Set down the final part of the listing, which starts at the line containing "Install Now" and runs to the last line, exactly and completely.

▶ _Records to process_

#####

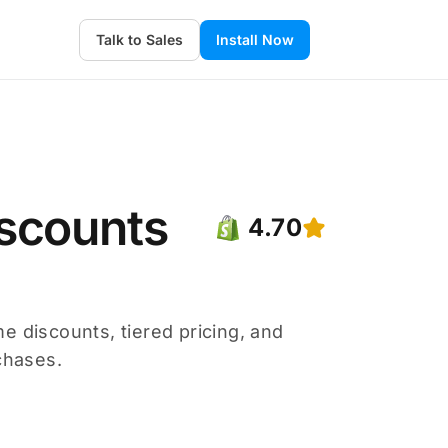
Talk to Sales
Install Now
scounts
4.70
e discounts, tiered pricing, and
chases.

#####

▶ _Reply_
Install Now
scounts
4.70
e discounts, tiered pricing, and
chases.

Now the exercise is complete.